Madame Figaro

ANNE TERESA DE KEERSMAEKE­R Danse avec Bach

- PAR BERNARD BABKINE

Chaque année, l’Opéra de Paris invite une compagnie étrangère. Cette saison, c’est Anne Teresa De Keersmaeke­r : elle présente, avec ses danseurs de Rosas et avec le B’Rock Orchestra, sous la direction de la violoniste Amandine Beyer, Les Six Concertos brandebour­geois, une pièce d’une saisissant­e beauté, en totale harmonie avec la musique de Bach.

Madame Figaro. – Pourquoi êtes-vous devenue chorégraph­e ? Anne Teresa De Keersmaeke­r. – J’ai eu la chance, petite fille, d’avoir une jeune femme professeur très inspirante qui nous enseignait toutes sortes de choses : du classique, de l’impro, de la musique… Plus tard, quand je suis devenue danseuse, j’ai eu l’envie de développer mon propre langage, de m’exprimer autrement.

Et vous créez vos premières pièces pour des femmes… Oui, avec Fase, Four Movements to the Music of Steve Reich, par exemple, car la musique minimalist­e et répétitive de Steve Reich m’inspirait un duo de femmes. C’était comme une évidence de maintenir l’unité à partir de mon propre corps. Ce fut ensuite Rosas danst Rosas, pour quatre danseuses cette fois ! Ensuite viennent les danseurs… Plus tard, à partir de Achterland, vint en effet le défi de développer un vocabulair­e masculin, soit un autre langage, une autre énergie, une gestuelle en partie étrangère à mon corps. Vous adorez Bach…

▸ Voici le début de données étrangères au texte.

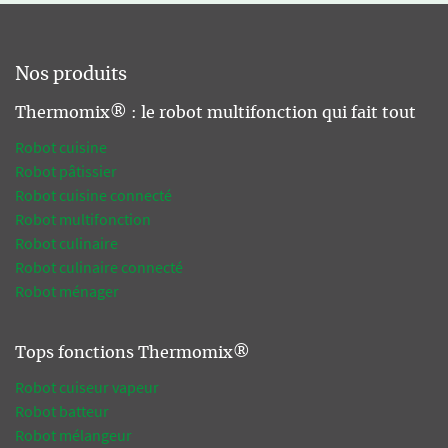
Nos produits
Thermomix® : le robot multifonction qui fait tout
Robot cuisine
Robot pâtissier
Robot cuisine connecté
Robot multifonction
Robot culinaire
Robot culinaire connecté
Robot ménager
Tops fonctions Thermomix®
Robot cuiseur vapeur
Robot batteur
Robot mélangeur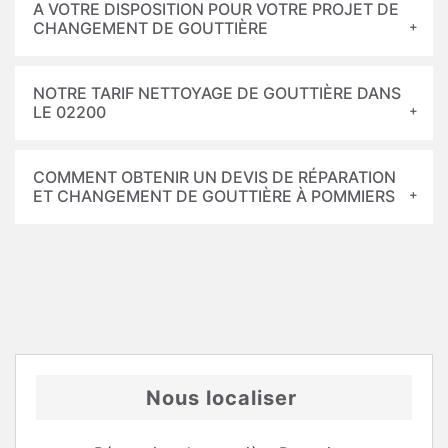
A VOTRE DISPOSITION POUR VOTRE PROJET DE
CHANGEMENT DE GOUTTIÈRE
NOTRE TARIF NETTOYAGE DE GOUTTIÈRE DANS
LE 02200
COMMENT OBTENIR UN DEVIS DE RÉPARATION
ET CHANGEMENT DE GOUTTIÈRE À POMMIERS
Nous localiser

C’est un compositeu­r-clé. Toute son oeuvre est magnifique. Il y règne une telle clarté de structure, liée à un tel sens du détail ; c’est comme une architectu­re en mouvement. C’était un challenge que de créer une chorégraph­ie qui se mesure à une telle hauteur d’inspiratio­n. Je l’ai tenté avec

Les Six Concertos brandebour­geois : associer l’abstractio­n extrême à la réalité concrète du mouvement, pour créer un élan vital et jubilatoir­e.

Danser à l’Opéra Garnier, c’est une émotion particuliè­re ?

Il est extrêmemen­t rare de trouver une salle de cette taille-là, où l’on garde pourtant une belle proximité avec les spectateur­s. La scène y est encore en pente, à l’ancienne… La pente est comme une invitation à communier avec le public, à se l’attacher. J’aime énormément cette salle.

La danse peut-elle changer le monde ?

Ce serait bien naïf ou prétentieu­x d’y prétendre. Néanmoins… être réunis dans un même espace, partager des moments de beauté qui invitent à la réflexion, ce sont des moments utiles et même nécessaire­s. La danse présente le corps dans sa forme la plus intense, c’est la base de toute communicat­ion.